TAVELLA, CGIL: CAMPANIA PAGA ANNI DI ASSISTENZIALISMO

"La Campania paga il prezzo di anni di assistenzialismo che hanno determinato una disparita' tra coloro che cercavano un lavoro e quelli che invece si adagiavano su queste garanzie. Ecco perche' sarebbe maturo aprire un percorso che cominci a immaginare un reddito di cittadinanza o un salario minimo garantito.
Spero che anche la politica si occupi della condizione del Mezzogiorno e della Campania che rischia di diventare il fanalino di coda dell'intero Sud". Lo ha detto il segretario generale della Cgil Campania, Franco Tavella, intervenendo al convegno sul tema "Quali possibilita' di sviluppo per le aree interne di Avellino e Benevento", promosso dalle due Camere del lavoro territoriali. "Per aggredire e risolvere alcuni nodi - ha detto Tavella - abbiamo bisogno di risorse e, in una condizione complicata sul piano economico e su quello della crescita, tutto diventa piú difficile.
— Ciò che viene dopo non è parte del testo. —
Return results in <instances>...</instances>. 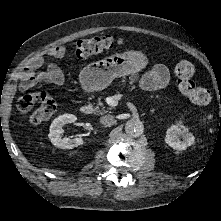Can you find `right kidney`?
<instances>
[{
    "label": "right kidney",
    "instance_id": "right-kidney-1",
    "mask_svg": "<svg viewBox=\"0 0 221 221\" xmlns=\"http://www.w3.org/2000/svg\"><path fill=\"white\" fill-rule=\"evenodd\" d=\"M77 120V117L73 114H63L55 118L50 125L49 139L51 143L59 147L61 149H73L74 147H78L84 143L81 137L79 138H61V134H63L62 127L68 123H73Z\"/></svg>",
    "mask_w": 221,
    "mask_h": 221
}]
</instances>
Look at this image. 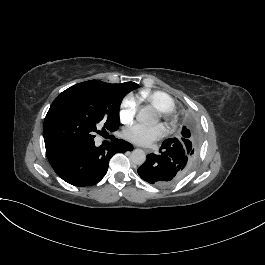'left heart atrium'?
I'll list each match as a JSON object with an SVG mask.
<instances>
[{"mask_svg": "<svg viewBox=\"0 0 265 265\" xmlns=\"http://www.w3.org/2000/svg\"><path fill=\"white\" fill-rule=\"evenodd\" d=\"M124 137L139 145H148L165 135V129L162 125L149 126L146 124L135 123L128 127L124 133Z\"/></svg>", "mask_w": 265, "mask_h": 265, "instance_id": "39dd6f15", "label": "left heart atrium"}]
</instances>
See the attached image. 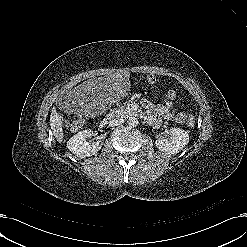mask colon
<instances>
[{
  "label": "colon",
  "instance_id": "colon-1",
  "mask_svg": "<svg viewBox=\"0 0 247 247\" xmlns=\"http://www.w3.org/2000/svg\"><path fill=\"white\" fill-rule=\"evenodd\" d=\"M176 94H177L176 89L170 88L166 93V97L168 99H174L176 97ZM84 121L85 118L83 116H76L72 120H66V127L71 131H76L83 126ZM185 122L188 126H194L196 120L193 115H187Z\"/></svg>",
  "mask_w": 247,
  "mask_h": 247
}]
</instances>
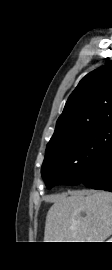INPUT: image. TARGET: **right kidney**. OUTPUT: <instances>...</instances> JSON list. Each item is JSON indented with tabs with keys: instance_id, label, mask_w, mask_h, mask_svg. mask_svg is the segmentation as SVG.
Returning a JSON list of instances; mask_svg holds the SVG:
<instances>
[{
	"instance_id": "ca27d5eb",
	"label": "right kidney",
	"mask_w": 112,
	"mask_h": 270,
	"mask_svg": "<svg viewBox=\"0 0 112 270\" xmlns=\"http://www.w3.org/2000/svg\"><path fill=\"white\" fill-rule=\"evenodd\" d=\"M107 242H112V237H111L110 240H108Z\"/></svg>"
}]
</instances>
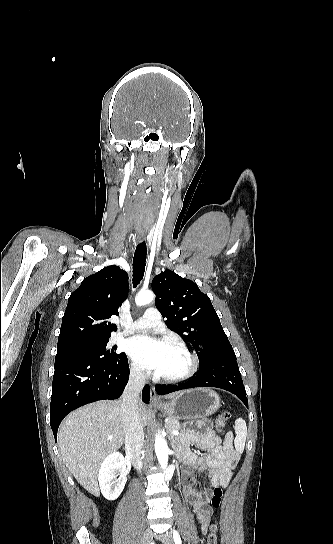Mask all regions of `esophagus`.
<instances>
[{
    "mask_svg": "<svg viewBox=\"0 0 333 544\" xmlns=\"http://www.w3.org/2000/svg\"><path fill=\"white\" fill-rule=\"evenodd\" d=\"M144 239V236L143 235H140L139 236V241H142ZM150 397H151V402L153 404H158L161 402L160 398L158 397L157 393H156V390L155 388L152 386L151 389H150Z\"/></svg>",
    "mask_w": 333,
    "mask_h": 544,
    "instance_id": "34e87169",
    "label": "esophagus"
}]
</instances>
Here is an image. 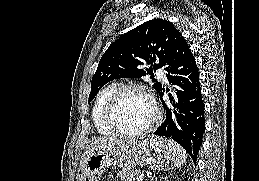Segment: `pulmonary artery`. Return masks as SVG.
<instances>
[{"mask_svg":"<svg viewBox=\"0 0 259 181\" xmlns=\"http://www.w3.org/2000/svg\"><path fill=\"white\" fill-rule=\"evenodd\" d=\"M156 73L161 80L166 81L165 74L162 71H157Z\"/></svg>","mask_w":259,"mask_h":181,"instance_id":"pulmonary-artery-1","label":"pulmonary artery"}]
</instances>
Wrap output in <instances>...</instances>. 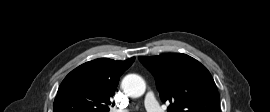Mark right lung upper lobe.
Here are the masks:
<instances>
[{
	"mask_svg": "<svg viewBox=\"0 0 270 112\" xmlns=\"http://www.w3.org/2000/svg\"><path fill=\"white\" fill-rule=\"evenodd\" d=\"M135 58H100L71 71L59 86L54 112H108L121 74Z\"/></svg>",
	"mask_w": 270,
	"mask_h": 112,
	"instance_id": "1",
	"label": "right lung upper lobe"
}]
</instances>
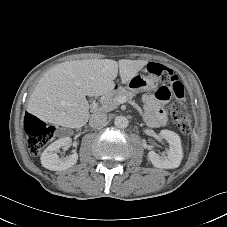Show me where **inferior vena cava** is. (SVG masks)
Segmentation results:
<instances>
[{"label":"inferior vena cava","mask_w":227,"mask_h":227,"mask_svg":"<svg viewBox=\"0 0 227 227\" xmlns=\"http://www.w3.org/2000/svg\"><path fill=\"white\" fill-rule=\"evenodd\" d=\"M107 121V115L103 112H96L91 115L89 124L91 127L103 126Z\"/></svg>","instance_id":"1"}]
</instances>
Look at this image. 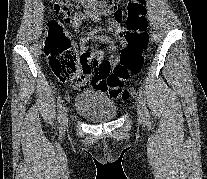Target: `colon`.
<instances>
[{"label": "colon", "instance_id": "obj_1", "mask_svg": "<svg viewBox=\"0 0 207 179\" xmlns=\"http://www.w3.org/2000/svg\"><path fill=\"white\" fill-rule=\"evenodd\" d=\"M54 8L64 15V23L70 17L80 16L87 11L107 15L115 0H53ZM147 0H129L126 5V45L115 58H98L88 52H81L78 42L62 26L52 20L48 23L45 39V53L54 76L63 83L90 82L107 91L116 99L125 100L129 90L125 82L132 75L141 72L144 65L143 51L149 44L147 32ZM91 78V80H90Z\"/></svg>", "mask_w": 207, "mask_h": 179}]
</instances>
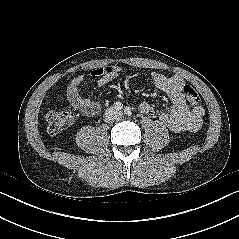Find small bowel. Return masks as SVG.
Returning <instances> with one entry per match:
<instances>
[{"mask_svg":"<svg viewBox=\"0 0 239 239\" xmlns=\"http://www.w3.org/2000/svg\"><path fill=\"white\" fill-rule=\"evenodd\" d=\"M121 74V67L118 65L104 66L96 69L93 75L97 77V84L103 86L116 79ZM84 73L76 74L69 82L66 91L67 102L75 110L80 111L84 116H96L101 105L87 98L81 97L79 86L86 79ZM153 84L157 89L164 92L170 99L172 106L161 112L160 121L172 132L181 133L196 131L201 128L205 110L201 105L190 106L183 95L185 81L179 75L166 76L160 72L151 74ZM139 112L148 114L151 106L148 102L139 104Z\"/></svg>","mask_w":239,"mask_h":239,"instance_id":"1","label":"small bowel"}]
</instances>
Avremmo bisogno di spendere bene quelle poche risorse disponibili che ci sono rimaste, considerando uno sviluppo organico". "Uno dei limiti che noi abbiamo avuto nella spendibilita' e realizzazione dei progetti europei - ha aggiunto Tavella - e' stata proprio la mancanza di una visione complessiva. Quota parte di queste risorse, poi, viene usata per le emergenze". "Dovremmo tentare di recuperare una visione strategica, ma in Campania - ha aggiunto - continuo a non vederla. Se dovessi spiegare qual e' il progetto della Regione Campania avrei grandi difficolta'. Dobbiamo recuperare un senso di responsabilitá perche' se dentro il riordino istituzionale rincorriamo le demagogie, non perseguiamo la strada giusta. E una classe politica responsabile non da' sviluppo e occupazione difendendo i singoli campanili".